Soon after arriving, Raj started having difficulty coping with the stress of it all. As a result, the relationship with his wife slowly started to break down. Eventually his wife asked for a divorce, telling him that he had failed in his role to provide for the family. With nowhere to go, Raj turned to a shelter, where he stayed for almost a year, while continuing to work full time making poverty level wages. The stigma of poverty, homelessness and the breakdown of his marriage was so great that Raj felt unable to reach out to family members back home for support. He avoided socializing with community members in Canada who may have had links to his relatives, in the event that they would learn of his situation.

Raj was having difficulty sleeping, carrying intense feelings of hopelessness and worrying constantly. He came to me to find answers, to feel better, to be cured. By all definitions of the term, Raj was experiencing clinical depression. It would have been easy to give him this diagnosis, prescribe him an antidepressant, and hope that his problems would be solved. But having heard Raj’s story, I knew that his feelings were a consequence of his social situation, and anything I could offer would be a band-aid solution. The underlying problem was that he was living in poverty.

This story is unfortunately a common one. In 2008, 400,000 Canadian adults found themselves below the poverty line, even while working full-time, because they made less than $10/hour. For the past three years, the minimum wage in Ontario has been frozen at $10.25/hour, putting full time minimum wage workers 19% below the poverty line. Recently, rising income inequality has become a mainstream topic of discussion. Since the 1980s, workers’ wages have stayed almost the same while incomes in the top 1% have grown by 71%. When it comes to income inequality, Canada is ranked 12th out of the 17th richest countries of the world. We have a long way to go.
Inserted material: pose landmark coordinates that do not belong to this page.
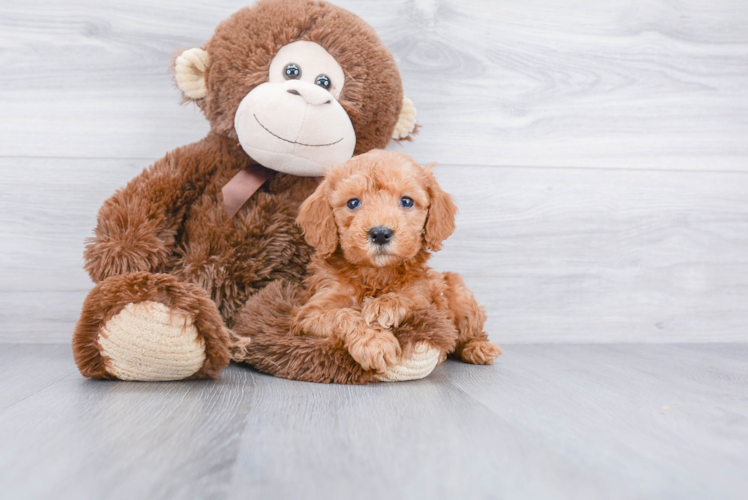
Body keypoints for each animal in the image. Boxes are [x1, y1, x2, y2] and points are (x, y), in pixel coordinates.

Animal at [296, 150, 500, 374]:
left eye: (407, 201)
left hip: (460, 295)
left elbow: (407, 299)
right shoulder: (308, 314)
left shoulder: (424, 300)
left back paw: (479, 347)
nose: (380, 233)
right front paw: (375, 342)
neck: (376, 273)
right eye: (353, 203)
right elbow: (342, 315)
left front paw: (382, 306)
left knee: (469, 332)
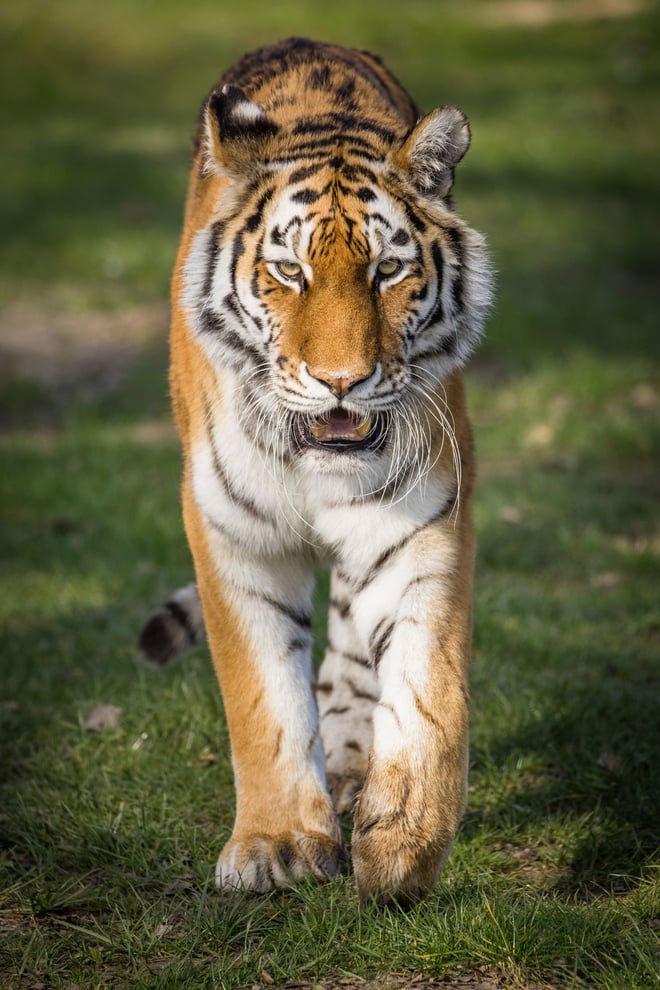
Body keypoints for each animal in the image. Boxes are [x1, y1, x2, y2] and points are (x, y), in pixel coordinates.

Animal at [139, 37, 492, 903]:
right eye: (290, 272)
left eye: (387, 272)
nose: (341, 380)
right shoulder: (232, 532)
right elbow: (261, 694)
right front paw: (276, 844)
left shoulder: (424, 519)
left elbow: (428, 689)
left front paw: (403, 841)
We also know that living in poverty is not just an economic and political issue, but fundamentally an issue of human health. Income is the strongest determinant of health. How much you make is more important than what you eat, how much you exercise, or even your genetic make-up. A recent series of articles in the Ontario Medical Review highlights the fact that poverty is a medical problem, and healthcare providers are seeing the impacts on the front lines. We know that people on social assistance have a suicide rate 18 times higher than those in the highest income bracket. We know that people living in poverty have higher rates of diabetes, heart disease, arthritis, and even cancers. Worst of all, we know that the rate of death among infants is 60% higher in our lowest income neighbourhoods.

Do we want to live in a society where we accept that people living in poverty will have a higher risk of losing their children, getting cancer and taking their own lives than those who have more? It seems to me, when thinking of Raj and so many others I have met just like him, that raising the minimum wage enough so that no one working full time would have to live below the poverty line is a basic first step. Perhaps in this situation, Raj would have been able to better support his family and avoid slipping into depression. With a higher income, he could be healthier overall.

People are coming together all across Ontario to raise the minimum wage to $14/hour, with actions happening on the 14th of each month. Try as I might, I know that what I have to offer as a doctor is a small piece of the puzzle. Comforting words and prescriptions might help, but at the end of the day, what we need is systemic change. It’s time to prescribe something that works: an increase in the minimum wage.